Lo studio, pubblicato sulla rivista internazionale «Neuroimage: Clinical», localizza le regioni cerebrali segnate da un’alterazione della connettività funzionale nelle persone affette da schizofrenia, ossia da una sorta di malfunzionamento comunicativo tra zone diverse del cervello. L’esito della ricerca, che per due anni ha impegnato gli scienziati dell’Istituto italiano di tecnologia (Iit) di Rovereto è sintetizzato da Angelo Bifone, coordinatore del gruppo di studio: «Comprendere quali siano le regioni cerebrali all’origine della malattia — spiega — è il primo passo per programmare terapie farmacologiche mirate».
Due anni di lavoro, quattro tra ricercatrici e ricercatori coinvolti, altrettante competenze nel campo della fisica, della psicologia, computer science. Ancora: 78 pazienti affetti da schizofrenia monitorati, altri 94 «sani» per comparare i dati. Lo studio, condotto dal Centro per le neuroscienze e i sistemi cognitivi (Cncs) dell’Iit di Rovereto, è stato complesso ma l’esito ripaga gli sforzi. «È un passo avanti nella comprensione dei meccanismi neurobiologici che si manifestano nella schizofrenia», rimarca Bifone che spiega il senso della ricerca. «Negli ultimi anni — dice — con l’avvento di tecniche di neuroimmagine si è dimostrato che la schizofrenia è associata alla frammentazione della connettività funzionale, ossia al malfunzionamento della comunicazione tra diverse aree della corteccia cerebrale». Tuttavia prima di questo studio non si sapeva quali fossero le aree interessate, ipotizzando quelle della corteccia frontale dove risiedono le funzioni cognitive più elevate come linguaggio e programmazione di azioni.
Ed ecco la novità che amplifica le conoscenze scientifiche sino a oggi disponibili. La ricerca sviluppata a Rovereto contraddice la teoria più accreditata circa l’origine delle alterazioni sensoriali. Il confronto delle immagini dell’attività del cervello rilevate con la tecnica della risonanza magnetica funzionale indica invece che le aree della corteccia frontale non sono alterate, ma che avvengono alterazioni della percezione iniziale del segnale che si riverberano sulle funzioni cognitive superiori, alterandole. Per la prima autrice della ricerca, Cécile Bordier, ciò indica che «la comunicazione è già alterata ad un livello molto basso dell’elaborazione del segnale».

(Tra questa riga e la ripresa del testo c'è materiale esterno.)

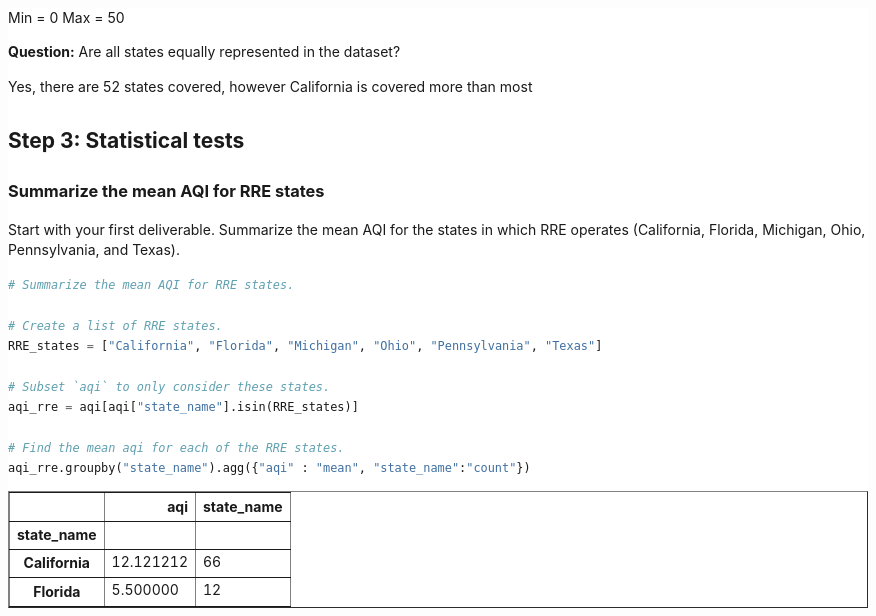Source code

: Min = 0
Max = 50

**Question:** Are all states equally represented in the dataset?

Yes, there are 52 states covered, however California is covered more than most

## Step 3: Statistical tests

### Summarize the mean AQI for RRE states

Start with your first deliverable. Summarize the mean AQI for the states in which RRE operates (California, Florida, Michigan, Ohio, Pennsylvania, and Texas).


```python
# Summarize the mean AQI for RRE states.

# Create a list of RRE states.
RRE_states = ["California", "Florida", "Michigan", "Ohio", "Pennsylvania", "Texas"]

# Subset `aqi` to only consider these states.
aqi_rre = aqi[aqi["state_name"].isin(RRE_states)]

# Find the mean aqi for each of the RRE states.
aqi_rre.groupby("state_name").agg({"aqi" : "mean", "state_name":"count"})
```




<div>
<style scoped>
    .dataframe tbody tr th:only-of-type {
        vertical-align: middle;
    }

    .dataframe tbody tr th {
        vertical-align: top;
    }

    .dataframe thead th {
        text-align: right;
    }
</style>
<table border="1" class="dataframe">
  <thead>
    <tr style="text-align: right;">
      <th></th>
      <th>aqi</th>
      <th>state_name</th>
    </tr>
    <tr>
      <th>state_name</th>
      <th></th>
      <th></th>
    </tr>
  </thead>
  <tbody>
    <tr>
      <th>California</th>
      <td>12.121212</td>
      <td>66</td>
    </tr>
    <tr>
      <th>Florida</th>
      <td>5.500000</td>
      <td>12</td>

Lo studio attesta quindi — e per la prima volta — che la frammentazione della connettività funzionale avviene già a livello delle aree sensoriali primarie della corteccia cerebrale, quelle preposte all’elaborazione di base degli input visivi e uditivi. «Con sorpresa — rimarca Bifone — non abbiamo osservato alterazioni della connettività funzionale nelle aree cerebrali frontali».
Ora quali saranno le ricadute pratiche dopo questa scoperta? «Manteniamo cautela», premette Bifone che, tuttavia, intravede già «il primo passo per programmare terapie farmacologiche più mirate» contro la schizofrenia. Una patologia che in Italia colpisce circa 250.000 persone; 3,5 milioni in Europa e approssimativamente 24 milioni a livello mondiale.